Robert B. Darnell, M.D., Ph.D.
Robert and Harriet Heilbrunn Professor
Investigator, Howard Hughes Medical Institute
Senior Attending Physician
RNA is the driving force of biological complexity, determining which genes any given cell expresses at specific times and under specific circumstances. Darnell developed high-throughput sequencing and crosslinking methods to investigate how RNA binding proteins (RBPs) modulate gene expression. He discovered neuron-specific RNA-binding proteins in the mammalian brain, and studies their link to intellectual function and human disease.
Darnell’s interest in RNA and RNA-binding proteins arose from studies of paraneoplastic neurologic disorders (PNDs), a group of rare conditions that affect the nervous system in people with certain tumors. These disorders are thought to arise when tumors make proteins normally unique to the brain, triggering an immune response that thwarts the cancer but also causes collateral damage to the nervous system.
Darnell’s lab discovered that neuron-specific proteins are targeted by the immune system in PNDs. The team found that the immune systems of PND patients kill tumor cells with what is essentially an antiviral response: CD8+ killer T cells that recognize the neuron-specific proteins. The lab also found that dying apoptotic tumor cells instigate this anti-tumor response and has worked on developing cancer vaccines that mimic this effect.
Subsequent studies in the Darnell lab explored why tumors induce the expression of neuron-specific proteins, and these proteins’ normal roles in neurons. This work led the lab to discover and explore the function of neuron-specific RNA-binding proteins in the mammalian brain, including the Nova and Hu (nElavl) PND targets. Additional studies led to the discovery of the function of the Nova-related RNA-binding protein FMRP, whose function is lost in fragile X syndrome, the most common inherited form of intellectual disability. The lab further expanded these investigations to include other RNA-binding proteins, such as Argonaute (Ago, which works with microRNAs to regulate messenger RNA), as well as Ptbp2, Mbln2, and Rbfox. Finally, the lab has expanded their work to consider RNA regulation over time, and apply this to the study of autoimmune disease (rheumatoid arthritis) and infectious disease (including COVID-19).
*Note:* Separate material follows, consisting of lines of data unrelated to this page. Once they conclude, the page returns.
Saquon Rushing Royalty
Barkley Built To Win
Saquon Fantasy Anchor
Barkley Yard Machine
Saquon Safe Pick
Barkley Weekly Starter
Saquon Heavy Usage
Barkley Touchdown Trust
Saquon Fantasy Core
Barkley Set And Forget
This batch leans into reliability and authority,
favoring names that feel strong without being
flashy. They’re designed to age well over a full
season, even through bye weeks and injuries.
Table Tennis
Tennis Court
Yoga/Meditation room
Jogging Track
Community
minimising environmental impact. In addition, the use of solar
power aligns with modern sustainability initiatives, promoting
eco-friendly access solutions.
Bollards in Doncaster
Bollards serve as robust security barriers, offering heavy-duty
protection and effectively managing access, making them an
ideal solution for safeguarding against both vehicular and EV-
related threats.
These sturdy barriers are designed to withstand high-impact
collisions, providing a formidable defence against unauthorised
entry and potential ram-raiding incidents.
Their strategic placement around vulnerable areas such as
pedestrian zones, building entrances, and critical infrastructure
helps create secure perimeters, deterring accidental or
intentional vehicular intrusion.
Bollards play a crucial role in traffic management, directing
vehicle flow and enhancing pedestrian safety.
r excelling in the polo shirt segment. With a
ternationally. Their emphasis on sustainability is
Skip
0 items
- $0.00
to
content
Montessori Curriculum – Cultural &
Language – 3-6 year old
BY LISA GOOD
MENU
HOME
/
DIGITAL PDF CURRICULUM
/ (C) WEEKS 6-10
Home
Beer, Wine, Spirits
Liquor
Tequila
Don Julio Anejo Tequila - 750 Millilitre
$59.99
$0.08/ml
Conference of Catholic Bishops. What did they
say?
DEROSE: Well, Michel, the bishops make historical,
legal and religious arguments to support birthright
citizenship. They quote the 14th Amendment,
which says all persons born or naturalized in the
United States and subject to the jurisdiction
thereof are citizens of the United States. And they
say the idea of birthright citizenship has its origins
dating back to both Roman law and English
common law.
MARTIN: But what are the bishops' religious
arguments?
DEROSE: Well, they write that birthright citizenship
To understand these proteins’ functions in the brain, the lab developed a general and powerful method called cross-linking immunoprecipitation (CLIP), which allowed the team to create precise, genome-wide maps of protein binding sites on RNAs in living tissue. They used CLIP, together with the analysis of knockout mice and bioinformatic approaches, to discover that where a protein binds influences how messenger RNAs are altered through processes called alternative splicing and polyadenylation. Recent computational improvements in the analysis of CLIP maps have allowed single-nucleotide and single cell-type resolution of RNA regulatory sites in different neurons, and robust genome-wide predictions of combinatorial RNA regulation in the non-coding genome.
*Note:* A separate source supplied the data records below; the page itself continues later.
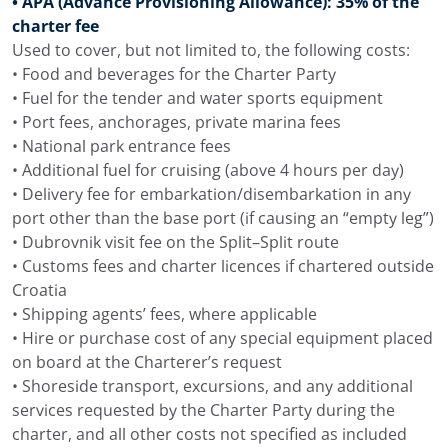
• APA (Advance Provisioning Allowance): 35% of the
charter fee
Used to cover, but not limited to, the following costs:
• Food and beverages for the Charter Party
• Fuel for the tender and water sports equipment
• Port fees, anchorages, private marina fees
• National park entrance fees
• Additional fuel for cruising (above 4 hours per day)
• Delivery fee for embarkation/disembarkation in any
port other than the base port (if causing an “empty leg”)
• Dubrovnik visit fee on the Split–Split route
• Customs fees and charter licences if chartered outside
Croatia
• Shipping agents’ fees, where applicable
• Hire or purchase cost of any special equipment placed
on board at the Charterer’s request
• Shoreside transport, excursions, and any additional
services requested by the Charter Party during the
charter, and all other costs not specified as included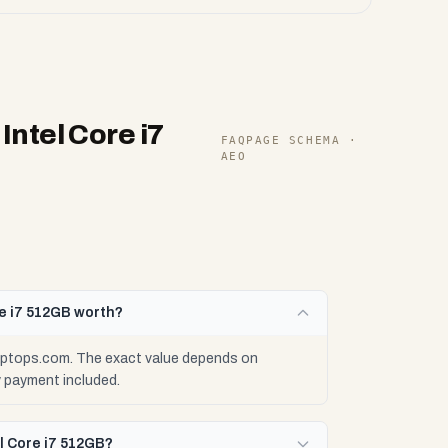
ntel Core i7
FAQPAGE SCHEMA ·
AEO
e i7 512GB worth?
aptops.com. The exact value depends on
y payment included.
l Core i7 512GB?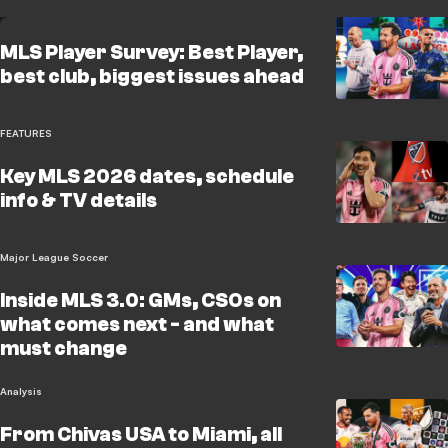
MLS Player Survey: Best Player,
best club, biggest issues ahead
FEATURES
Key MLS 2026 dates, schedule
info & TV details
Major League Soccer
Inside MLS 3.0: GMs, CSOs on
what comes next - and what
must change
Analysis
From Chivas USA to Miami, all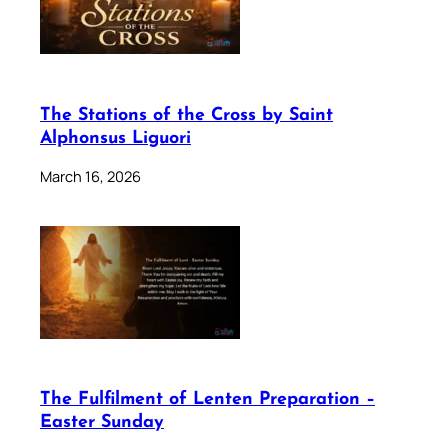
The Stations of the Cross by Saint
Alphonsus Liguori
March 16, 2026
The Fulfilment of Lenten Preparation –
Easter Sunday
The lab has revealed how disruptions in RNA-protein interactions contribute to common neurologic disorders, such as that mediated by FMRP in autism spectrum disorders, by Ago in stroke and hepatitis infection, by nElavl in Alzheimer’s disease, and by Nova in axonal guidance and brain development. Studies with Nova and FMRP have led to insight into the balance of neuronal inhibition, excitation, and control of gene expression, leading to new approaches to study protein-synthesis dependent synaptic plasticity during neuronal excitation, and to apply these findings to the study of neurodegenerative disorders such as Parkinson’s disease, epilepsy, and autism.